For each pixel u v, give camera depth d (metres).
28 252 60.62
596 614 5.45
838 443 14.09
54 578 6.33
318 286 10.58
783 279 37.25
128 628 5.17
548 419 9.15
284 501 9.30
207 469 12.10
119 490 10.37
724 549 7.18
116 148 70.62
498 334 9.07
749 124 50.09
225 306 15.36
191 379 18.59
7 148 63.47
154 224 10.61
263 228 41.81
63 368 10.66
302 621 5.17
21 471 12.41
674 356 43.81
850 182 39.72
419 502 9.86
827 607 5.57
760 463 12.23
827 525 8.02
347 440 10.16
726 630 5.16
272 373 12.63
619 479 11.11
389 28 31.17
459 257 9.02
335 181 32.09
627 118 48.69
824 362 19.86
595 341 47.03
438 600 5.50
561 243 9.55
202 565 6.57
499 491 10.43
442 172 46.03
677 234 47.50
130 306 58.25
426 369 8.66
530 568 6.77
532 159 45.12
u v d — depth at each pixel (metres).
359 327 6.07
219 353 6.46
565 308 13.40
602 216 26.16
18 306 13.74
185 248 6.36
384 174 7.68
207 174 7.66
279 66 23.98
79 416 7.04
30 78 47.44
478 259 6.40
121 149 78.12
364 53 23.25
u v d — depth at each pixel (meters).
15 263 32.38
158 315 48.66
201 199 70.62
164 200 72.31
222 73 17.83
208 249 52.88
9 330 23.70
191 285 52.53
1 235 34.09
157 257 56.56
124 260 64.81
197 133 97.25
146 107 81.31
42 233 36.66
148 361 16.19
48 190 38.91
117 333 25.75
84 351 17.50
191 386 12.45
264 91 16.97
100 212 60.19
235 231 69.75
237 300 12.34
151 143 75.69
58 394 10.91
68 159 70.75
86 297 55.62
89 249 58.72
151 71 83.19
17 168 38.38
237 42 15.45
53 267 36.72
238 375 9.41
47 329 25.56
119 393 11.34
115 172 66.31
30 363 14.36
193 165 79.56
◇ ◇ ◇
### Exercise instructions
Print the material in full. Keep it exactly as it is.

### Your response
For each pixel u v, give camera depth d (metres).
28 252 60.62
596 614 5.45
838 443 14.09
54 578 6.33
318 286 10.58
783 279 37.25
128 628 5.17
548 419 9.15
284 501 9.30
207 469 12.10
119 490 10.37
724 549 7.18
116 148 70.62
498 334 9.07
749 124 50.09
225 306 15.36
191 379 18.59
7 148 63.47
154 224 10.61
263 228 41.81
63 368 10.66
302 621 5.17
21 471 12.41
674 356 43.81
850 182 39.72
419 502 9.86
827 607 5.57
760 463 12.23
827 525 8.02
347 440 10.16
726 630 5.16
272 373 12.63
619 479 11.11
389 28 31.17
459 257 9.02
335 181 32.09
627 118 48.69
824 362 19.86
595 341 47.03
438 600 5.50
561 243 9.55
202 565 6.57
499 491 10.43
442 172 46.03
677 234 47.50
130 306 58.25
426 369 8.66
530 568 6.77
532 159 45.12
u v d — depth at each pixel (metres).
359 327 6.07
219 353 6.46
565 308 13.40
602 216 26.16
18 306 13.74
185 248 6.36
384 174 7.68
207 174 7.66
279 66 23.98
79 416 7.04
30 78 47.44
478 259 6.40
121 149 78.12
364 53 23.25
u v d — depth at each pixel (meters).
15 263 32.38
158 315 48.66
201 199 70.62
164 200 72.31
222 73 17.83
208 249 52.88
9 330 23.70
191 285 52.53
1 235 34.09
157 257 56.56
124 260 64.81
197 133 97.25
146 107 81.31
42 233 36.66
148 361 16.19
48 190 38.91
117 333 25.75
84 351 17.50
191 386 12.45
264 91 16.97
100 212 60.19
235 231 69.75
237 300 12.34
151 143 75.69
58 394 10.91
68 159 70.75
86 297 55.62
89 249 58.72
151 71 83.19
17 168 38.38
237 42 15.45
53 267 36.72
238 375 9.41
47 329 25.56
119 393 11.34
115 172 66.31
30 363 14.36
193 165 79.56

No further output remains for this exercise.